As for the pessimism that Dain remarked upon, I'm pessimistic about this administration, and about the Bush family. But not about the Conservative movement.

We have the answers for what ails America.

We have the answers for America's foreign policy challenges.

Recall the example I provided, of Szarkozy. He was in the same party as Chirac, who was enormously unpopular. But Szarkozy went on to win nonetheless. So it can be done.

There's just one thing to be mindful of though, it can't be done if all you have to offer is more of the same. To be successful, there must be a CLEAR, absolutely crystal clear distinction.

The entire nation is seething with a raw anger at this Presidency. And it's only going to grow. And the people most angry with him are Conservatives, who he used, then mocked, then scorned, then derided.

What he's done is absolutely disgraceful and despicable. And that's a fact. This was the guy who promised to "restore honour and dignity to the White House," then goes out there and throws a farewell dinner for Kofi Anan, who is up to his neck in the greatest financial scandal in human history. That's just a single example, apparently a small thing. But it's become emblematic of the way this President conducts himself, conducts his affairs.

Bush has become a nightmare, what else is there to say....

Dan, here's what else there is to say: 1) your "nightmare" consists of REAL problems and failings, of the sort that a non-villainous leader can bring about 2) the left's "nightmare" consists of utter fantasies, in which Bush has been a villain from day one. Let us choose our words carefully in our rightful anger, so that we won't lend their derangement an iota of support.

Stupidity, cronyism and incompetence can rise to such a level where it becomes INDISTINGUISHABLE from villainy.

Chamberlain was not a villain, but nonetheless the impact of his policies were villainous to millions of people, millions of households, millions of families.
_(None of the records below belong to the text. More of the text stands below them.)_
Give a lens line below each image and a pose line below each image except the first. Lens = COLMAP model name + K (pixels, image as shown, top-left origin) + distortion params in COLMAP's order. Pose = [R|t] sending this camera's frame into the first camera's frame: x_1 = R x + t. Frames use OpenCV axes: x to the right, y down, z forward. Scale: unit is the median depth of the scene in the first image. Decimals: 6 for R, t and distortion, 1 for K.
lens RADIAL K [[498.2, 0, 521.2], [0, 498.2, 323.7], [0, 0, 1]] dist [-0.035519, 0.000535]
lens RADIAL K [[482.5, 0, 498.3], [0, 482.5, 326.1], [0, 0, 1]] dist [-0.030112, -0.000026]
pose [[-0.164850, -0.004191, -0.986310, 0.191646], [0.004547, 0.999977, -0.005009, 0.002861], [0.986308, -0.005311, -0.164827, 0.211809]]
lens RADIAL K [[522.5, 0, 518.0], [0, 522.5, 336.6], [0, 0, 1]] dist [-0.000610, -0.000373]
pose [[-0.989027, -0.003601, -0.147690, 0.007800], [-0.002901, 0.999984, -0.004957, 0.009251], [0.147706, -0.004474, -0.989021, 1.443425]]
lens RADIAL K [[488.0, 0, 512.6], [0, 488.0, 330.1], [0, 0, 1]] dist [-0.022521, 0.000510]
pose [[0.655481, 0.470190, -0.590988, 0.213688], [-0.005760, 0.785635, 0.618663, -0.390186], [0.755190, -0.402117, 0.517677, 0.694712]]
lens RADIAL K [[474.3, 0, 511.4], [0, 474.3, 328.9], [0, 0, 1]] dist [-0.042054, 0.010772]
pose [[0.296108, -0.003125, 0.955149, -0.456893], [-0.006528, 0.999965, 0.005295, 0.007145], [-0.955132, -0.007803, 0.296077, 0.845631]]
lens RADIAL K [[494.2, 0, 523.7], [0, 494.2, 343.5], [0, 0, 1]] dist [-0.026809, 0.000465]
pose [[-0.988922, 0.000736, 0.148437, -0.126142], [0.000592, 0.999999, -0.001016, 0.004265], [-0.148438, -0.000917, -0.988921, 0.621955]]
And nothing short of ruinous for his country.

Bush's motives are meaningless to me. He's a disaster; he has to be stopped; and all of the damage he's done to the country and the fabric of the party has to be extirpated. A good chunk of his Presidency has to be explicitly repudiated by the party, so as the anger that the nation has for him will not long flow over towards the Grand Old Party, which his policies are spelling the doom of.